Les professionnels de santé ne produisent pas d’ordures ménagères. Mais leurs déchets d’activités de soins sans propriété de danger (en particulier danger chimique ou radioactif) peuvent être collectés, transportés et traités dans les mêmes conditions que les déchets municipaux non dangereux, dominés par les déchets ménagers.
Les matières contenues dans les DASRI ne sont pas recyclables à ce jour, sauf dérogation exceptionnelle. Après collecte, stockage et transport réglementés, les DASRI n’ont que deux modes de traitement possibles : l’incinération ou le prétraitement par désinfection par un procédé autorisé (11). Ce procédé est souvent appelé « banalisation » dans le sens où son produit est un déchet destiné à suivre la filière des déchets d’activité économique non dangereux. Laquelle conduit à l’incinération avec ou sans récupération de l’énergie (valorisation énergétique) ou au stockage en décharge (installation de stockage pour déchets non dangereux). La réglementation ne permet pas toutefois la valorisation des matières issues de ces déchets prétraités, mais elle prévoit un arrêté qui précisera, après avis du Haut Conseil de santé publique, les limites et les prescriptions relatives à leur valorisation, compte tenu de l’impératif de protection de la santé publique. À ce jour, un seul arrêté cible une entreprise de déchets des Hauts-de-France lui permettant, à titre expérimental, de procéder à la valorisation matière (12).

Enregistrements issus d'un jeu de données

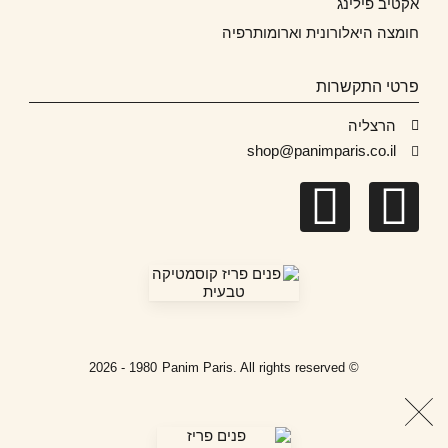
אקטיב פילינג
חומצה היאלורונית וארומותרפיה
פרטי התקשרות
הרצליה
shop@panimparis.co.il
I
F
n
a
s
c
t
e
1980 - 2026
© Panim Paris. All rights reserved
a
b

__Consigne__. Poursuivez le texte sur les déchets d'activités de soins au-delà de sa dernière phrase.

__Réponse produite__.
Cependant, l’Ademe déploie cette année un plan de soutien financier à l’installation d’appareils de désinfection des déchets couvrant 40% des dépenses et jusqu’à 50% en cas de valorisation des déchets désinfectés (13).
En 2019, le Comité pour le développement durable en santé (C2DS) et la Direction générale de la santé (DGS) ont mené une enquête pour évaluer l’état des lieux concernant le tri des 11 filières citées en encadré. Sur les 57 établissements répondeurs, dont 22 de taille importante (plus de 400 lits), un seul établissement réalisait le tri conformément à la loi (un petit établissement de moins de 400 lits) et 30% d’entre eux ne pratiquaient qu’une seule filière, celle des DASRI.
La situation évolue favorablement grâce aux initiatives de terrain : certains services, parmi lesquels de nombreux blocs opératoires, ont engagé une démarche vertueuse de recyclage et des changements de pratiques. La Sfar (Société française d’anesthésie-réanimation) et la SF2H (Société française d’hygiène hospitalière) ont rédigé en 2021 un avis commun qui privilégie le choix des textiles réutilisables sur celui du jetable pour les tenues de bloc opératoire non stériles (14).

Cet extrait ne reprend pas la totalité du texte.